Items from a dataset

=-=-=-=-=

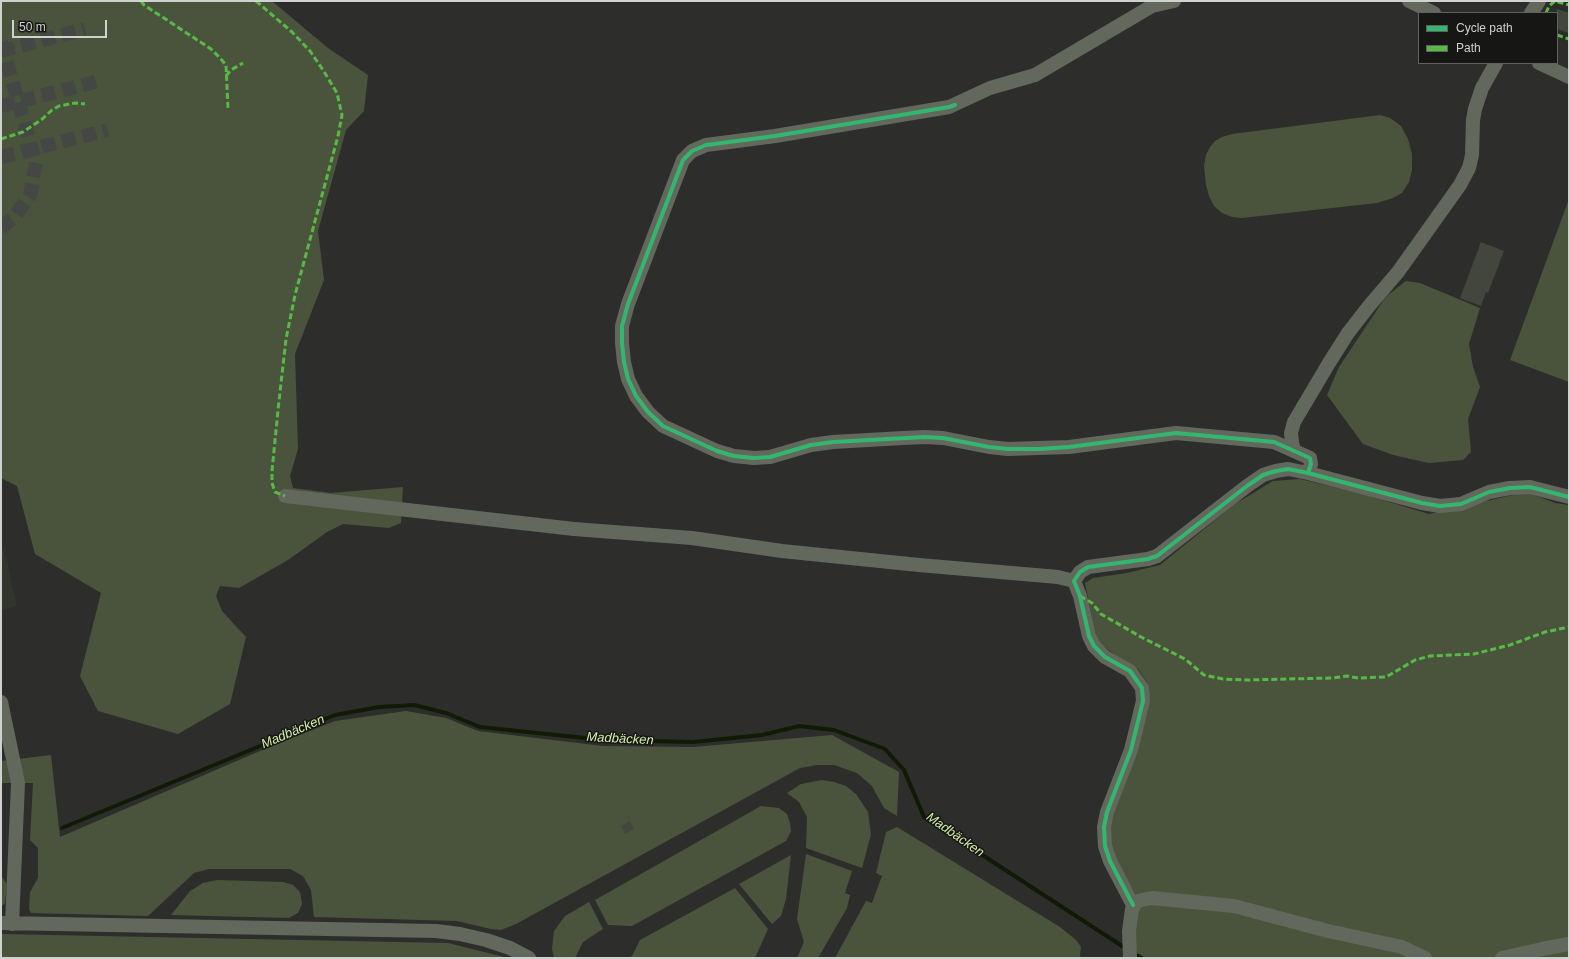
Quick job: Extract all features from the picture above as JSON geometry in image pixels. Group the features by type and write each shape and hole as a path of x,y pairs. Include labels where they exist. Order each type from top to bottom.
{"street":[{"path":"1174,1 1152,6 1035,75 990,88 949,107 774,136 706,145 692,151 682,160 628,304 622,326 624,362 628,379 636,396 648,412 663,426 717,451 734,456 754,458 770,457 811,445 833,442 925,436 989,447 1016,449 1069,447 1176,433 1274,442 1310,458 1311,464 1308,473"},
{"path":"1409,1 1432,12"},
{"path":"1532,12 1539,1"},
{"path":"1294,451 1291,433 1294,422 1329,363 1352,328 1398,272 1460,185 1469,168 1472,155 1473,120 1475,109 1482,88 1495,64"},
{"path":"1541,64 1569,77"},
{"path":"1074,581 1080,572 1088,567 1148,559 1157,556 1247,486 1263,475 1276,471 1288,470 1308,473 1422,503 1440,506 1461,504 1489,492 1510,488 1530,487 1569,497"},
{"path":"285,496 574,529 692,538 782,551 1058,577 1074,581"},
{"path":"1074,581 1080,596 1089,636 1094,646 1105,657 1130,671 1142,688 1143,701 1131,750 1107,812 1104,827 1105,846 1110,861 1133,905"},
{"path":"1,702 18,783 6,923 436,930 486,940 510,948 529,958"},
{"path":"1130,958 1129,931 1133,905 1137,901 1152,898 1234,906 1328,931 1402,947 1425,958"},
{"path":"1502,958 1569,944"}],"shaded area":[{"path":"1,536 17,606 1,610"}],"green space":[{"path":"1,1 272,1 328,48 368,75 364,111 346,130 318,231 324,280 295,354 298,449 290,476 293,488 331,493 403,487 401,523 389,528 343,524 327,532 288,560 239,588 220,586 216,596 222,611 246,637 230,704 178,734 98,711 80,676 101,593 35,554 17,486 1,478"},
{"path":"1380,115 1390,118 1401,126 1408,139 1412,154 1412,170 1409,182 1402,193 1393,198 1377,203 1242,218 1232,217 1222,213 1214,206 1206,185 1204,166 1206,155 1210,147 1215,141 1222,137 1232,134"},
{"path":"1569,199 1569,382 1510,360"},
{"path":"1406,281 1420,283 1480,308 1469,344 1473,367 1480,387 1468,419 1471,452 1463,460 1429,463 1393,455 1363,444 1327,395 1339,367 1383,301 1388,295"},
{"path":"1300,479 1363,494 1429,514 1526,492 1555,503 1569,505 1569,958 1135,958 1136,918 1142,901 1135,893 1117,863 1109,845 1109,820 1140,739 1148,710 1148,684 1138,669 1116,656 1098,641 1085,583 1093,578 1127,573 1160,565 1235,504 1273,481"},
{"path":"406,711 446,718 478,731 603,746 693,747 832,735 899,772 897,816 884,808 872,786 857,773 834,765 818,765 800,768 516,924 501,930 457,921 314,917 311,890 303,876 290,869 209,869 194,873 148,916 31,913 29,909 30,892 38,878 38,848 30,840 33,783 1,783 1,761 51,755 60,837 267,748 335,721"},
{"path":"822,780 846,786 856,794 868,812 871,834 862,868 806,848 807,817 799,802 787,793 801,784"},
{"path":"761,806 779,808 787,814 791,831 786,841 632,926 608,925 595,900"},
{"path":"897,827 1060,927 1076,940 1081,947 1081,958 835,958 866,901 872,903 882,876 876,873 886,832"},
{"path":"806,854 852,871 845,893 850,895 847,908 818,958 797,958 804,942 797,919"},
{"path":"791,855 786,899 781,916 772,924 739,884"},
{"path":"1,876 7,884 5,903 1,907"},
{"path":"217,880 283,882 293,885 300,892 302,904 298,913 289,918 171,915 190,891 203,883"},
{"path":"735,888 768,929 755,958 628,958 632,956 640,940"},
{"path":"589,902 603,929 583,942 575,958 554,958 552,949 554,931 565,916"},
{"path":"1,934 448,943 508,958 1,958"}],"building":[{"path":"1557,9 1569,13 1569,33 1558,29"},
{"path":"1481,242 1504,251 1488,293 1486,292 1481,306 1460,298"},
{"path":"630,821 634,829 625,834 621,826"}],"waterway":[{"name":"Madbäcken","path":"62,828 335,715 379,707 414,705 446,713 480,727 604,740 693,742 762,735 799,726 834,730 885,749 904,770 924,817 1122,946"},
{"name":"Madbäcken","path":"1136,955 1142,958"}],"tunnel":[{"path":"1,51 85,29"},
{"path":"1,42 36,163 30,196 13,218 1,228"},
{"path":"1,106 99,81"},
{"path":"1,157 108,130"}],"marked path":[{"path":"141,1 144,5 211,49 226,65 228,108"},
{"path":"256,1 292,32 310,51 337,93 342,115 338,136 295,295 286,339 272,471 272,483 275,492 285,496"},
{"path":"1546,12 1549,6 1555,1 1569,5"},
{"path":"1558,35 1569,39"},
{"path":"226,76 231,70 243,63"},
{"path":"1,139 23,132 59,106 75,103 85,104"},
{"path":"1080,596 1092,603 1101,614 1141,637 1185,659 1204,675 1223,679 1245,680 1332,678 1347,676 1358,678 1386,677 1415,660 1430,656 1474,654 1510,645 1545,632 1569,627"}],"cycle path":[{"path":"955,105 775,136 706,145 692,151 683,160 628,304 622,326 624,362 628,379 636,396 648,412 663,426 717,451 734,456 754,458 770,457 811,445 833,442 925,437 943,438 1008,449 1040,449 1069,447 1176,433 1274,442 1310,458 1311,464 1308,473"},
{"path":"1133,905 1110,861 1105,846 1104,827 1107,812 1131,750 1143,701 1142,688 1130,671 1105,657 1094,646 1089,636 1080,596 1074,581 1080,572 1088,567 1148,559 1157,556 1263,475 1288,469 1422,503 1440,506 1461,504 1489,492 1510,488 1530,487 1569,497"}]}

=-=-=-=-=

Task goal: Copy each line of the records above that carries the word "Madbäcken".

Response for this exercise:
{"path":"630,821 634,829 625,834 621,826"}],"waterway":[{"name":"Madbäcken","path":"62,828 335,715 379,707 414,705 446,713 480,727 604,740 693,742 762,735 799,726 834,730 885,749 904,770 924,817 1122,946"},
{"name":"Madbäcken","path":"1136,955 1142,958"}],"tunnel":[{"path":"1,51 85,29"},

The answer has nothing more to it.